Viendrait-il à l’esprit de quelqu’un de demander à la France ou aux Etats-Unis d’organiser des élections dans leurs pays dans un délai aussi court ? Pourquoi demander aux Libyens de réaliser un travail qui est la négation même de la logique démocratique qui suppose toute une série d’éléments préalables ? Il y a quelque chose de méprisant à demander aux Libyens d’organiser des élections dans ces conditions.
Enfin, il y a une grande incertitude sur ce que doivent être les bases constitutionnelles de ces élections. Un des points de la déclaration dit qu’il faut des bases constitutionnelles pour l’échéance du 16 septembre afin que des élections puissent avoir lieu le 10 décembre 2018. Seulement, la déclaration ne dit pas ce que sont ces bases constitutionnelles. S’agit-il de la nouvelle constitution ou s’agit-il de la proclamation constitutionnelle de 2011 voire même de la constitution [monarchique] de 1951 ? Il y a un flou sur la nature constitutionnelle.
Il y a des divergences profondes entre le Haut conseil d’Etat et la chambre des représentants à Tobrouk. Pour ces trois raisons, je considère que cet accord non signé ne peut pas permettre une sortie de crise.
RT : Pourquoi le Premier ministre Fayez el-Sarraj et le maréchal Khalifa Haftar semblent cette fois avoir trouvé un terrain d’entente ? Y-a-t-il eu en coulisse, un compromis pour le partage du pouvoir en Libye ?
Effectivement le maréchal Khalifa Haftar était présent à Paris au même titre que le Premier ministre Fayez el-Sarraj, mais cela voudrait-il dire pour autant qu’ils ont trouvé un terrain d’entente ?
Je dirai que c’est partiellement le cas sur l’unification de l’armée même si la question du devenir de la garde présidentielle reste toujours posée. Elle a été créé à Tripoli et fait double emploi avec le noyau de l’armée nationale libyenne basée à l’est du pays. Mais il y a semble-t-il quelque chose qui va dans le sens d’une volonté d’unification de l’armée.
Cependant, je ne pense pas qu’il y a un compromis entre ces deux personnes pour un partage du pouvoir. Le général Khalifa Haftar a toujours contesté la légitimité de Fayez el-Sarraj dont il estime qu’il est imposé par l’Occident. Fayez el-Sarraj lui-même considère que le maréchal Khalifa Haftar doit obéir aux commandant en chef de l’armée qui est le Premier ministre selon les accords de 2015 (accords de Skhirat au Maroc). Par ailleurs Fayez el-Sarraj lui-même a un pouvoir extrêmement limité. Il dépend de milices armées de Tripoli, elles-mêmes opposées à l’armée dirigée par le maréchal Khalifa Haftar.

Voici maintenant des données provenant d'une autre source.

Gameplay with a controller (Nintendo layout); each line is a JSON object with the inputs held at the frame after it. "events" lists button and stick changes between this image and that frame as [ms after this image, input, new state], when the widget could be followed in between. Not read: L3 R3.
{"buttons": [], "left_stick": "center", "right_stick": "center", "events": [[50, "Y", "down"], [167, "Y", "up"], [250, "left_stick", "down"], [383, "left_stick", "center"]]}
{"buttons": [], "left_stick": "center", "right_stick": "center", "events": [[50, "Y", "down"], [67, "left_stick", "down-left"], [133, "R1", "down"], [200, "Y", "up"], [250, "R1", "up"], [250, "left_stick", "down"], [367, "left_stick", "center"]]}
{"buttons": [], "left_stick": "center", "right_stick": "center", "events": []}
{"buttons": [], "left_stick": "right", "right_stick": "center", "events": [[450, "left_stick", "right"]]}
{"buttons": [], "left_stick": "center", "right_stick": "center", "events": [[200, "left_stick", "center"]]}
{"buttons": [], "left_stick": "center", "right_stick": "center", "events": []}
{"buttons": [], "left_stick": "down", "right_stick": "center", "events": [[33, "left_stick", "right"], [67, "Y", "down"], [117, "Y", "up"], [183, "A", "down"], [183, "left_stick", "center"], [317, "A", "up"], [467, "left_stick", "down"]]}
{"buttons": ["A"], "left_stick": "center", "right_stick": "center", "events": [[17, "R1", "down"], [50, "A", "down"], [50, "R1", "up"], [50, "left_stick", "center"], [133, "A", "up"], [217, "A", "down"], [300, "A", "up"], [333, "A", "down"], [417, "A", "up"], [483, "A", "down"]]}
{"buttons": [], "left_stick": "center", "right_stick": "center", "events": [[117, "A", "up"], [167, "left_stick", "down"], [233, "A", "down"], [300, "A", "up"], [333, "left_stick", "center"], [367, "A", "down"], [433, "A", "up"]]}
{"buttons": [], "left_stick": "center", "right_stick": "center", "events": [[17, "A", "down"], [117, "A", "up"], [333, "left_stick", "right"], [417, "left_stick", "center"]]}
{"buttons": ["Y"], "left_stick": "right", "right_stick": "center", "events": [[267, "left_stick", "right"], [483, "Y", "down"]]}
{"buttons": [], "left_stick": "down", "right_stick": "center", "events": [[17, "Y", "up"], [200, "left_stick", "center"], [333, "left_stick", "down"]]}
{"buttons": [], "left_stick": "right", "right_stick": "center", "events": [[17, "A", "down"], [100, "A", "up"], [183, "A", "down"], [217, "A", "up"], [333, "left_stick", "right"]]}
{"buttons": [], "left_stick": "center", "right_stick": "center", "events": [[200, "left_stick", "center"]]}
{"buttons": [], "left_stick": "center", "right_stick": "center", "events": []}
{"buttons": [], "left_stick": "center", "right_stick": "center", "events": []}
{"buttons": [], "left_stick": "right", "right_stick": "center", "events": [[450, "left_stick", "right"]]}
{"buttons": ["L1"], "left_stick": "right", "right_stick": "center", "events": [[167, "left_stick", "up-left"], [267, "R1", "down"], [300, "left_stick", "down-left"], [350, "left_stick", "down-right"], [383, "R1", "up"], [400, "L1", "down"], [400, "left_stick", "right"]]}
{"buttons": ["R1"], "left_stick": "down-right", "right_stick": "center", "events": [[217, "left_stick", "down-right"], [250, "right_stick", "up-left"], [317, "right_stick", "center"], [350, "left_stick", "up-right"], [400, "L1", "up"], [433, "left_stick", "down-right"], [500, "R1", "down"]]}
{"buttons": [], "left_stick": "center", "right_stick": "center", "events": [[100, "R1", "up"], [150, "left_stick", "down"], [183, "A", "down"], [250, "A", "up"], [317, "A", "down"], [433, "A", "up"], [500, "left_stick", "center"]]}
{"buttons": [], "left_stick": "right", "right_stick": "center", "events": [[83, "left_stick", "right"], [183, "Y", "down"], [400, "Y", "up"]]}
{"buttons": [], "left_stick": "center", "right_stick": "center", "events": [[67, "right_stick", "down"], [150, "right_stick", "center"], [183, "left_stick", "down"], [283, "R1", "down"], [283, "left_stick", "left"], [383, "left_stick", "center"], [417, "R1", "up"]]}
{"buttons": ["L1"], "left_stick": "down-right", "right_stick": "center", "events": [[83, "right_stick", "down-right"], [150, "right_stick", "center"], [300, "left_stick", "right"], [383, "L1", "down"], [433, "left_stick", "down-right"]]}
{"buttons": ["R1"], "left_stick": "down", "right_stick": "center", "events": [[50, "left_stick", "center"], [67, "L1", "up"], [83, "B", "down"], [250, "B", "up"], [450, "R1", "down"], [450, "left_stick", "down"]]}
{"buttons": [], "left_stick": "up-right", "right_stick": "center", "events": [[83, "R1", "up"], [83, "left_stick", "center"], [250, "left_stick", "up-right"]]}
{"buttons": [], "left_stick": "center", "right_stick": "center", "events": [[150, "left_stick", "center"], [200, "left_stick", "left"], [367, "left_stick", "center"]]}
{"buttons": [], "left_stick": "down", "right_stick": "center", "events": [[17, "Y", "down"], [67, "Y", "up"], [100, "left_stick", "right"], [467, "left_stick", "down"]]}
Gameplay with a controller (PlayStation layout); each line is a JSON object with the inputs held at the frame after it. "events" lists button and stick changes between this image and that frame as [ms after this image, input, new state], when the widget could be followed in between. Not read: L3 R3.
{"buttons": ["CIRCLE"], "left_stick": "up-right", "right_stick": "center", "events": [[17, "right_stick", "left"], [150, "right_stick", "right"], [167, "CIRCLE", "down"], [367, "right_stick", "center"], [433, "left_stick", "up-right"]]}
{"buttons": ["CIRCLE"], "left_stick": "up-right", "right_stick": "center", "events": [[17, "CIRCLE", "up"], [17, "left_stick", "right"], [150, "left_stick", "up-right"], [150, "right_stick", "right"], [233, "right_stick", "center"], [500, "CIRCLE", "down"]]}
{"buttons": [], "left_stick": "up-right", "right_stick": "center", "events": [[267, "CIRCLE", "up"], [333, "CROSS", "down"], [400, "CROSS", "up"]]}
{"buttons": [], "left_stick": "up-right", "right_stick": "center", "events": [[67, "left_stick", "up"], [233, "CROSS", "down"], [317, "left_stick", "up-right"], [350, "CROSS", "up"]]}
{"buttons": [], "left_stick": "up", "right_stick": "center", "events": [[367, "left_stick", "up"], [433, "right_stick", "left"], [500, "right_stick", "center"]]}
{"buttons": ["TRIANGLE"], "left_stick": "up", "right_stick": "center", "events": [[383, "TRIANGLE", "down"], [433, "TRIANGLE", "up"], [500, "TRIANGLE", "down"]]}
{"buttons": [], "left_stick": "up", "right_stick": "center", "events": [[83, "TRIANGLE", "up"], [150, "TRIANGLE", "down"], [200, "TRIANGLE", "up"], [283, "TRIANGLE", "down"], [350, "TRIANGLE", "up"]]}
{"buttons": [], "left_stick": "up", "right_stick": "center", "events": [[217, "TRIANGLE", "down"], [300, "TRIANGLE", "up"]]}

RT : D’après-vous, les milices peuvent-elles empêcher la tenue des élections ?
La question des milices est un point très important. Pour que les élections soient tenues, il faut que les conditions de sécurité soient suffisantes et donc, le contrôle de ses milices est indispensable. Il faut noter que la déclaration de Paris ne mentionne pas le point des milices et cela est surprenant.
D’autre part, 13 puissantes milices armées de Tripolitaine ont adressé, en date du 28 mai 2018, une lettre au Premier ministre Fayez el-Sarraj et aux présidents des deux chambres de Tobrouk et le Haut Conseil d’Etat dans laquelle elles assurent rejeter tout accord conclu en dehors de la Libye et sous influence étrangère. Elles risquent donc de poser des problèmes sécuritaires dans l’organisation de ces élections.
RT : De nombreux pays africains ont tenté de trouver une solution au règlement de la crise libyenne. Peut-on dire que la diplomatie africaine a échoué après cette énième initiative française ?
Malheureusement la diplomatie africaine a échoué face à la crise libyenne. Elle a déjà échoué en 2011 car l’union africaine a été incapable d’empêcher l’intervention militaire de 2011, la fin du régime et la déstabilisation qui a suivi. Il y a eu des efforts multiples louables mais malheureusement c’est un échec.
Les Africains sont hors-jeu
Les uns et les autres tentent d’apporter leurs contributions mais sans avoir de résultats car ils n’ont pas la clé de la sortie de crise. Ils ne peuvent pas agir sur les embargos financier et militaire. Les pays africains n’ont pas les moyens d’intervenir sur ces questions car il faut l’accord du conseil de Sécurité de l’ONU et de ce point de vue, les Africains sont hors-jeu.
RT : Prenons l'hypothèse que les élections aient lieu. Quelles sont les forces politiques les mieux placées pour les remporter ?
Il est très difficile de répondre à cette question car il faudrait connaître la loi électorale. Si celle-ci est majoritaire ou proportionnelle, cela change beaucoup de choses. S’agissant des élections parlementaires on peut envisager que les républicains d’un côté et les frères musulmans de l’autre feront chacun des résultats non négligeables.
Pour l'élection présidentielle, il est clair que le leader des républicains, Mahmoud Djibril, a probablement quelques chances de faire une percée. Le maréchal Khalifa Haftar, pour autant que les conditions juridiques soient éclaircies, a également ses chances de même que Saïf al-Islam Kadhafi.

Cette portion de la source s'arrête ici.